- Also known as: Girls Incarcerated: Young and Locked Up
- Genre: Documentary
- Country of origin: United States
- No. of seasons: 2
- No. of episodes: 16

Production
- Executive producers: Nick Rigg; David George; Jordana Hochman; Bianca Barnes-Williams; Royd Chung; Stuart Cabb; Lisa Kean;
- Production locations: Madison, Indiana; La Porte, Indiana
- Editor: Kimberly Pellnat Dan Nelson;

Original release
- Network: Netflix
- Release: March 2, 2018 – June 21, 2019

= Girls Incarcerated =

Girls Incarcerated: Young and Locked Up is an American documentary television series released on Netflix on March 2, 2018, that initially followed the teenage inmates of the Madison Juvenile Correctional Facility in Madison, Indiana which has since been closed down. In season 2, the focus shifted to the teenage inmates of LaPorte Juvenile. Netflix did not officially renew the series for a third season and a release date has not been scheduled.

==Episodes==
=== Season 1 (2018) ===

| No. | Title | Original release date |
| 1 | "Chapter 1: The Girls of Madison" | March 2, 2018 |
Brianna likes being a "bad girl" but knows she needs to change. Newcomer Paige rubs feisty Heidi the wrong way. Chrissy and Aubrey await their release.
| 2 | "Chapter 2: Wait Until We Meet Again" | March 2, 2018 |
Trouble finds Aubrey on the outside. Najwa finishes her time, but can't go home without a guardian. The girls say goodbye to a beloved counselor.
| 3 | "Chapter 3: Mean Girls" | March 2, 2018 |
Brianna and her friends feud with Faith, an outsider. Paige lands in time out, disappointing her dad. Back with her family, Chrissy gets a fresh start.
| 4 | "Chapter 4: Where the Story Begins" | March 2, 2018 |
Sarah, whose mom got her addicted to heroin, returns to Madison. Taryn tries to forgive herself after a friend's death. Family Day stirs up memories.
| 5 | "Chapter 5: Love In Lockup" | March 2, 2018 |
Soft-spoken Alexis falls for Armani, who helps her cope with a traumatic past.
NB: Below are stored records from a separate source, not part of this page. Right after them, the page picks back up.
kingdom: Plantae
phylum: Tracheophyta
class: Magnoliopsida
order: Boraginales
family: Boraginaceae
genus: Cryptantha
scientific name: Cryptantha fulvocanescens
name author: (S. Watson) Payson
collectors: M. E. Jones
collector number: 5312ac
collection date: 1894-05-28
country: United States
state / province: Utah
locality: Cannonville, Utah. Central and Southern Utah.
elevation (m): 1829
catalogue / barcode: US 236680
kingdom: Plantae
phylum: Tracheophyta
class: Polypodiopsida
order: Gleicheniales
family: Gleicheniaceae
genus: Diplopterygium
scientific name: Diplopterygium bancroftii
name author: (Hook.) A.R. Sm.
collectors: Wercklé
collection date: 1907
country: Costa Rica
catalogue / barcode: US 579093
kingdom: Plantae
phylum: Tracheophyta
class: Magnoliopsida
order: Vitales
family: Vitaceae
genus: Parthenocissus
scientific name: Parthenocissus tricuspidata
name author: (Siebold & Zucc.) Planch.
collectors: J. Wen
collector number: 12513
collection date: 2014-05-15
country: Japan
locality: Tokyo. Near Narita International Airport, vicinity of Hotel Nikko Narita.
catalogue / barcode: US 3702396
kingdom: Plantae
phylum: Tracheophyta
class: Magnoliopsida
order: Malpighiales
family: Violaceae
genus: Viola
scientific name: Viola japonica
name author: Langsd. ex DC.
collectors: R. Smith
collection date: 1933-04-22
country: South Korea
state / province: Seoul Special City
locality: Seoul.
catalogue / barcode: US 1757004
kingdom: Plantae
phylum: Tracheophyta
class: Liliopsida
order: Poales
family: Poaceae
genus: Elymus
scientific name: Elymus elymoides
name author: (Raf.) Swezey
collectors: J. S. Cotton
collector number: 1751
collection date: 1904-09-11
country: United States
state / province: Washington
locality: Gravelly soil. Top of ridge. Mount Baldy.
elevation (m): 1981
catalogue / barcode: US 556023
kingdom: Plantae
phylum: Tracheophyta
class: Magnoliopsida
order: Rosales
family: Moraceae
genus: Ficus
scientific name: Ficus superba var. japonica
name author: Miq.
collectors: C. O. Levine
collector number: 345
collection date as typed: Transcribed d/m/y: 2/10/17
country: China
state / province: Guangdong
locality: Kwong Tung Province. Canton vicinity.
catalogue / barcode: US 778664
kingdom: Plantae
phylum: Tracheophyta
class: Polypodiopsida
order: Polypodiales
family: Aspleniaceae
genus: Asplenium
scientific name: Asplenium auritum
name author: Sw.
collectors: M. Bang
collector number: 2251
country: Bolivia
Brianna's dad lets her down again. Chrissy is thriving on the outside.
| 6 | "Chapter 6: High Expectations" | March 2, 2018 |
Courtney is on track to graduate high school at Madison and has plans for college. But Brianna's future is uncertain as her release date approaches.
| 7 | "Chapter 7: My Life Story" | March 2, 2018 |
Alexis worries about losing Armani because of drama that went around. Cassie is afraid to return home to a neighborhood plagued by drugs and violence. Heidi opens up about her past.
| 8 | "Chapter 8: Moving Mountains" | March 2, 2018 |
Heidi's release date gets moved after she acts out. Paige shares a powerful poem at Madison's talent show. Najwa celebrates her 16th birthday behind bars.

=== Season 2 (2019) ===

| No. | Title | Original release date |
| 1 | "The Girls of La Porte" | June 21, 2019 |
Aberegg hopes her dad will visit. Jealousy causes drama between Stokes and Rose. Hale recounts how she used drugs to cope with her father's death.
| 2 | "The Graduates" | June 21, 2019 |
As the girls get ready to graduate, teen mom Kristler struggles with depression, while Stokes and Hale have poignant reunions with their mothers.
| 3 | "Do As I Say, Not As I Do" | June 21, 2019 |
With her mom facing jail time, Rose's home life hangs in the balance. Moody tries to be a role model to her younger cousin. Davis disrespects Galipeau.
| 4 | "Visitation Day" | June 21, 2019 |
Reyes returns to LaPorte after violating parole. Thomas worries about disappointing her grandma. Aberegg gets an unexpected visitor on Family Day.
| 5 | "The Boiling Point" | June 21, 2019 |
When Rose is attacked, the girls face serious consequences. Johnson has an emotional breakdown, and Thomas's temper lands her in trouble again.
| 6 | "My Past Doesn't Define Me" | June 21, 2019 |
Depressed on her mom's birthday, Reyes finds comfort in her grandma. Davis and Johnson give conflict resolution a try. Aberegg's placement is in limbo.
| 7 | "The Life Ahead" | June 21, 2019 |
Rose and Aberegg get ready to leave LaPorte. Kristler makes a sweet gesture to Galipeau. Reyes's relationship with her girlfriend takes an ugly turn.
| 8 | "A Second Chance?" | June 21, 2019 |
Aberegg struggles to stay clean on the outside. Reyes's retaliation puts her release date in jeopardy. Kristler reflects on the progress she has made.